Se a Un Certain Regard passou quase em branco, a seleção da Quinzena foi muito elogiada, e o seu curador (Olivier Père) apareceu como nome celebrado em muitas matérias de cobertura do Festival. Eu mesmo só acabei vendo 7 dos 23 filmes da seleção da Quinzena, por vários motivos (principalmente a distância da sala de exibição desta do Palais do Festival), mas fiz uma seleção criteriosa a partir do meu gosto, e posso confirmar que, de fato, Père arriscou bem mais que Fremeux (tanto na competição quanto na mostra paralela), e acertou bastante. Tanto que vários dos filmes aqui exibidos ganharam muitas coçadas de cabeça quanto a sua ausência na competição, indo desde o australiano mais “careta” Jindabyne (que não vi) ao contato com o cinema de gênero no coreano The Host, passando por autores de renome com filmes marcantes (Friedkin, Brisseau).

Fora isso, foi quase unânime a opinião de que a seleção francesa da Quinzena era não só muito melhor que a da UCR, como talvez mais interessante até que a da Competição – infelizmente eu não posso dizer, porque não vi nenhum deles além de Brisseau (eram Dans Paris, de Christophe Honoré; Ça Brûle, de Claire Simon; Changement d’Adresse, de Emmanuel Mouret; e Azur et Asmar, de Michel Ocelot – os outros dois filmes, Daft Punk’s Eletroma e On ne devrait pas exister, embora tenham recebido elogios, eram mais arriscados mesmo e não foram cogitados como competidores). Também receberam vários elogios o alemão Sommer 04, o italiano Anche libero va bene, o americano Day night day night (que vi nesta semana, e confesso achar apenas mediano), o espanhol Honor de cavalleria e o português Transe. Muito justo, neste sentido, que o ganhador da Camera D’Or, único prêmio que mistura as diferentes seções, tenha sido dado para um filme da Quinzena – mesmo tendo vários competidores na UCR e até mesmo um ganhador de prêmio da Competição.
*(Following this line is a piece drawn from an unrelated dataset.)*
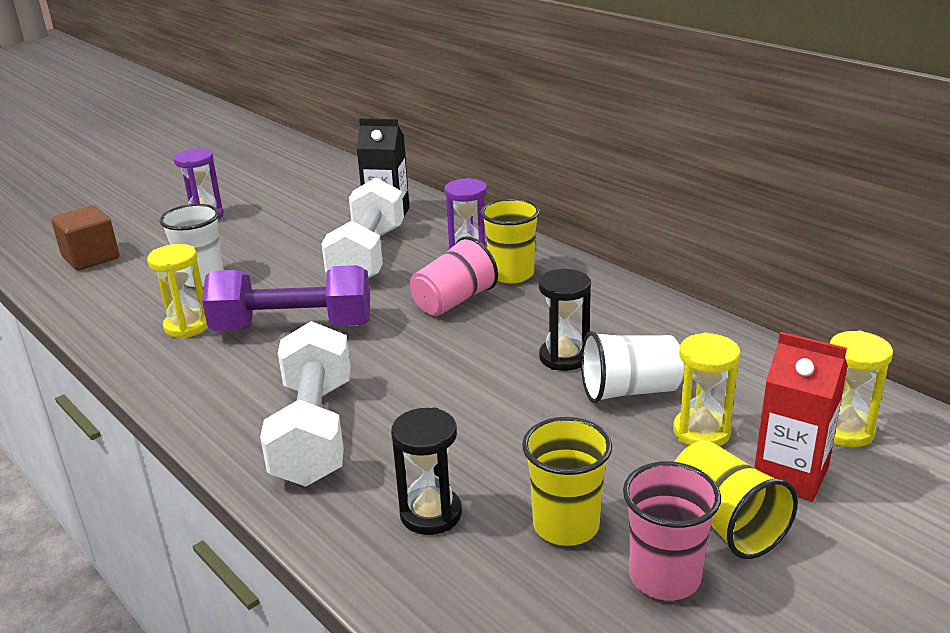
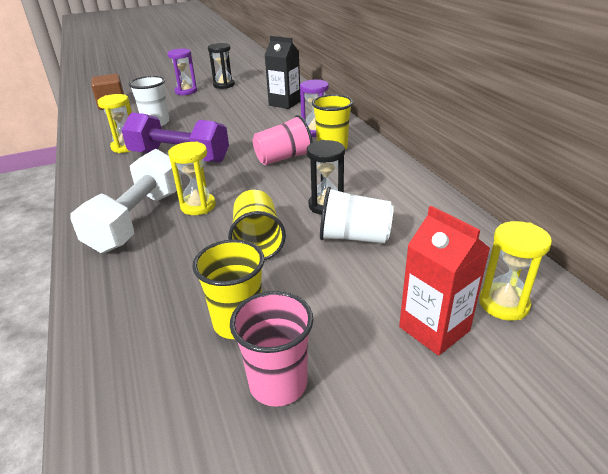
camera: 20 degrees right, 5 degrees up
white dumbbell [321,177,404,278] -> none
black hourglass [391,407,462,535] -> black hourglass moved to [208,43,235,89]
yellow hourglass [673,332,740,446] -> yellow hourglass moved to [168,142,216,215]
yellow cup [675,440,798,559] -> yellow cup moved to [228,190,286,260]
Sobre a Semana da Crítica, eu pouco posso dizer, além da boa surpresa do brasileiro-americano Sonhos de Peixe, por não ter visto os outros seis filmes. Mas, nenhum deles chegou a causar mais discussões no Festival (ao contrário de outros anos, em que filmes como Amores Perros passaram nesta seção, e viraram grandes destaques).